──────── Record list ────────
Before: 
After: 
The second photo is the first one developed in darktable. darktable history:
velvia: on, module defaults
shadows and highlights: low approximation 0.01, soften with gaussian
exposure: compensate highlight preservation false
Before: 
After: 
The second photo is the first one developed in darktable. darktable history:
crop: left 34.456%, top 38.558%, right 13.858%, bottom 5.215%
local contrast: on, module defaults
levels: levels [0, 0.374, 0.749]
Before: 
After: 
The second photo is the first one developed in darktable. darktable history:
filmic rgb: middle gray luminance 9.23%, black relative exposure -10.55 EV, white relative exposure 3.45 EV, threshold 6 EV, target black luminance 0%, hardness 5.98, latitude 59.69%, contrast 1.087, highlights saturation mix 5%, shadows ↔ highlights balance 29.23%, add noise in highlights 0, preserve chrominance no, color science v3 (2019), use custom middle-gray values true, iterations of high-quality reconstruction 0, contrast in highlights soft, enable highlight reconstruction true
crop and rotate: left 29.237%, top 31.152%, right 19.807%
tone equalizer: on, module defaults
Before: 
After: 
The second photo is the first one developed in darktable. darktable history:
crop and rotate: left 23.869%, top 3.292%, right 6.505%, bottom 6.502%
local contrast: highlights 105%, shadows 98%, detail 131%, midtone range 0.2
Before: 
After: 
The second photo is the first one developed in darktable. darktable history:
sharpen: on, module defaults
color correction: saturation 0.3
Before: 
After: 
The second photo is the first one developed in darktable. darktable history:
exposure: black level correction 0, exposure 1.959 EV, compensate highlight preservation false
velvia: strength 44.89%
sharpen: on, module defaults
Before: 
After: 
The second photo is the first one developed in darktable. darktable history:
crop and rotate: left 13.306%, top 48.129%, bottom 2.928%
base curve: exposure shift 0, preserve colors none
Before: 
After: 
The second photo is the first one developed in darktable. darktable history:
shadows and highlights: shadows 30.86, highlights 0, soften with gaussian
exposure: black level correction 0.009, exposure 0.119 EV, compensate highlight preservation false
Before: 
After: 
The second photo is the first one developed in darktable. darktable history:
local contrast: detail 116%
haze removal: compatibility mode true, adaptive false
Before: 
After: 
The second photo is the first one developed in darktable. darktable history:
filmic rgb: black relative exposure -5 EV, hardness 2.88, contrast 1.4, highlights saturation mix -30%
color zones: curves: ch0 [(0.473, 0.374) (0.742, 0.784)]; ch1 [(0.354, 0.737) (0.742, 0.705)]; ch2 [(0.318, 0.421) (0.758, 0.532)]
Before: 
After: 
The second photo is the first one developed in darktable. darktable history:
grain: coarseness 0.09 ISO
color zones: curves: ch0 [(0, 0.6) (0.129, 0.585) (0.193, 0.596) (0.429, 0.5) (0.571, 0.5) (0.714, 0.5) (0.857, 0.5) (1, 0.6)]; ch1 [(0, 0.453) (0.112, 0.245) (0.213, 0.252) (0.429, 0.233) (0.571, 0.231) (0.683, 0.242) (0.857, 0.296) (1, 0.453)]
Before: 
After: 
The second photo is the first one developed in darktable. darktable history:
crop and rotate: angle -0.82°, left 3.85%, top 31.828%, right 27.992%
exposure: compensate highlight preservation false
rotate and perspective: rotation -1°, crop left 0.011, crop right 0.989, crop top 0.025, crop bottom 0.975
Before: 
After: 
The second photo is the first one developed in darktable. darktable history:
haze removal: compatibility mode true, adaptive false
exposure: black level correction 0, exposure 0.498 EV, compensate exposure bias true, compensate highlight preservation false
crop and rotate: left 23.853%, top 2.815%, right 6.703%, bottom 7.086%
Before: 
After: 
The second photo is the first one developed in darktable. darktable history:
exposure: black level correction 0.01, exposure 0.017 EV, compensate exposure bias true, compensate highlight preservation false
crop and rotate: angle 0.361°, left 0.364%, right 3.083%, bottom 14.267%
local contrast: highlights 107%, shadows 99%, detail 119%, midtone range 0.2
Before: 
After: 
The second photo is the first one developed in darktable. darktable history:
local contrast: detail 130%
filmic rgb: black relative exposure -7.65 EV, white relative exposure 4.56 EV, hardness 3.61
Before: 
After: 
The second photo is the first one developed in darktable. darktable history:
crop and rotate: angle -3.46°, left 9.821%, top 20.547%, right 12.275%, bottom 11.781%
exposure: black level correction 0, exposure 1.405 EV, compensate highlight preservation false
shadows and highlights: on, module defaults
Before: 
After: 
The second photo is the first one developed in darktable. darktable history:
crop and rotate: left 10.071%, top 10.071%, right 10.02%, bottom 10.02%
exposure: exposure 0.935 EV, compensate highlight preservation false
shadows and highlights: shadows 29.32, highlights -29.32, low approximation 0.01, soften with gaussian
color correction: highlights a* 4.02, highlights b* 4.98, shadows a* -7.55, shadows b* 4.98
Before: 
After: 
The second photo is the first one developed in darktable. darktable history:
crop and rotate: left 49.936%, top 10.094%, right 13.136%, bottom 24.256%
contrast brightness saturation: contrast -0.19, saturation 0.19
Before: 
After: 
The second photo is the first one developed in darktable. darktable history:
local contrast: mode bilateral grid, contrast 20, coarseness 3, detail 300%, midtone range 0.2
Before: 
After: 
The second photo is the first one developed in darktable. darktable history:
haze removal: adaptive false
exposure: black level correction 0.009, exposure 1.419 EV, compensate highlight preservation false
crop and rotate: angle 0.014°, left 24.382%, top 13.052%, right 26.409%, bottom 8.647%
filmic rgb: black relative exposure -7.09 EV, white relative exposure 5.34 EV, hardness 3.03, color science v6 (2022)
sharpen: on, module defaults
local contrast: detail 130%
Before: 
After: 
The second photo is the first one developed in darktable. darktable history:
────────
Work required: Reproduce all of the entries above, substituting "darktable edit history" for every occurrence of "darktable history" and leaving everything else unchanged.

Complete answer:
Before: 
After: 
The second photo is the first one developed in darktable. darktable edit history:
velvia: on, module defaults
shadows and highlights: low approximation 0.01, soften with gaussian
exposure: compensate highlight preservation false
Before: 
After: 
The second photo is the first one developed in darktable. darktable edit history:
crop: left 34.456%, top 38.558%, right 13.858%, bottom 5.215%
local contrast: on, module defaults
levels: levels [0, 0.374, 0.749]
Before: 
After: 
The second photo is the first one developed in darktable. darktable edit history:
filmic rgb: middle gray luminance 9.23%, black relative exposure -10.55 EV, white relative exposure 3.45 EV, threshold 6 EV, target black luminance 0%, hardness 5.98, latitude 59.69%, contrast 1.087, highlights saturation mix 5%, shadows ↔ highlights balance 29.23%, add noise in highlights 0, preserve chrominance no, color science v3 (2019), use custom middle-gray values true, iterations of high-quality reconstruction 0, contrast in highlights soft, enable highlight reconstruction true
crop and rotate: left 29.237%, top 31.152%, right 19.807%
tone equalizer: on, module defaults
Before: 
After: 
The second photo is the first one developed in darktable. darktable edit history:
crop and rotate: left 23.869%, top 3.292%, right 6.505%, bottom 6.502%
local contrast: highlights 105%, shadows 98%, detail 131%, midtone range 0.2
Before: 
After: 
The second photo is the first one developed in darktable. darktable edit history:
sharpen: on, module defaults
color correction: saturation 0.3
Before: 
After: 
The second photo is the first one developed in darktable. darktable edit history:
exposure: black level correction 0, exposure 1.959 EV, compensate highlight preservation false
velvia: strength 44.89%
sharpen: on, module defaults
Before: 
After: 
The second photo is the first one developed in darktable. darktable edit history:
crop and rotate: left 13.306%, top 48.129%, bottom 2.928%
base curve: exposure shift 0, preserve colors none
Before: 
After: 
The second photo is the first one developed in darktable. darktable edit history:
shadows and highlights: shadows 30.86, highlights 0, soften with gaussian
exposure: black level correction 0.009, exposure 0.119 EV, compensate highlight preservation false
Before: 
After: 
The second photo is the first one developed in darktable. darktable edit history:
local contrast: detail 116%
haze removal: compatibility mode true, adaptive false
Before: 
After: 
The second photo is the first one developed in darktable. darktable edit history:
filmic rgb: black relative exposure -5 EV, hardness 2.88, contrast 1.4, highlights saturation mix -30%
color zones: curves: ch0 [(0.473, 0.374) (0.742, 0.784)]; ch1 [(0.354, 0.737) (0.742, 0.705)]; ch2 [(0.318, 0.421) (0.758, 0.532)]
Before: 
After: 
The second photo is the first one developed in darktable. darktable edit history:
grain: coarseness 0.09 ISO
color zones: curves: ch0 [(0, 0.6) (0.129, 0.585) (0.193, 0.596) (0.429, 0.5) (0.571, 0.5) (0.714, 0.5) (0.857, 0.5) (1, 0.6)]; ch1 [(0, 0.453) (0.112, 0.245) (0.213, 0.252) (0.429, 0.233) (0.571, 0.231) (0.683, 0.242) (0.857, 0.296) (1, 0.453)]
Before: 
After: 
The second photo is the first one developed in darktable. darktable edit history:
crop and rotate: angle -0.82°, left 3.85%, top 31.828%, right 27.992%
exposure: compensate highlight preservation false
rotate and perspective: rotation -1°, crop left 0.011, crop right 0.989, crop top 0.025, crop bottom 0.975
Before: 
After: 
The second photo is the first one developed in darktable. darktable edit history:
haze removal: compatibility mode true, adaptive false
exposure: black level correction 0, exposure 0.498 EV, compensate exposure bias true, compensate highlight preservation false
crop and rotate: left 23.853%, top 2.815%, right 6.703%, bottom 7.086%
Before: 
After: 
The second photo is the first one developed in darktable. darktable edit history:
exposure: black level correction 0.01, exposure 0.017 EV, compensate exposure bias true, compensate highlight preservation false
crop and rotate: angle 0.361°, left 0.364%, right 3.083%, bottom 14.267%
local contrast: highlights 107%, shadows 99%, detail 119%, midtone range 0.2
Before: 
After: 
The second photo is the first one developed in darktable. darktable edit history:
local contrast: detail 130%
filmic rgb: black relative exposure -7.65 EV, white relative exposure 4.56 EV, hardness 3.61
Before: 
After: 
The second photo is the first one developed in darktable. darktable edit history:
crop and rotate: angle -3.46°, left 9.821%, top 20.547%, right 12.275%, bottom 11.781%
exposure: black level correction 0, exposure 1.405 EV, compensate highlight preservation false
shadows and highlights: on, module defaults
Before: 
After: 
The second photo is the first one developed in darktable. darktable edit history:
crop and rotate: left 10.071%, top 10.071%, right 10.02%, bottom 10.02%
exposure: exposure 0.935 EV, compensate highlight preservation false
shadows and highlights: shadows 29.32, highlights -29.32, low approximation 0.01, soften with gaussian
color correction: highlights a* 4.02, highlights b* 4.98, shadows a* -7.55, shadows b* 4.98
Before: 
After: 
The second photo is the first one developed in darktable. darktable edit history:
crop and rotate: left 49.936%, top 10.094%, right 13.136%, bottom 24.256%
contrast brightness saturation: contrast -0.19, saturation 0.19
Before: 
After: 
The second photo is the first one developed in darktable. darktable edit history:
local contrast: mode bilateral grid, contrast 20, coarseness 3, detail 300%, midtone range 0.2
Before: 
After: 
The second photo is the first one developed in darktable. darktable edit history:
haze removal: adaptive false
exposure: black level correction 0.009, exposure 1.419 EV, compensate highlight preservation false
crop and rotate: angle 0.014°, left 24.382%, top 13.052%, right 26.409%, bottom 8.647%
filmic rgb: black relative exposure -7.09 EV, white relative exposure 5.34 EV, hardness 3.03, color science v6 (2022)
sharpen: on, module defaults
local contrast: detail 130%
Before: 
After: 
The second photo is the first one developed in darktable. darktable edit history:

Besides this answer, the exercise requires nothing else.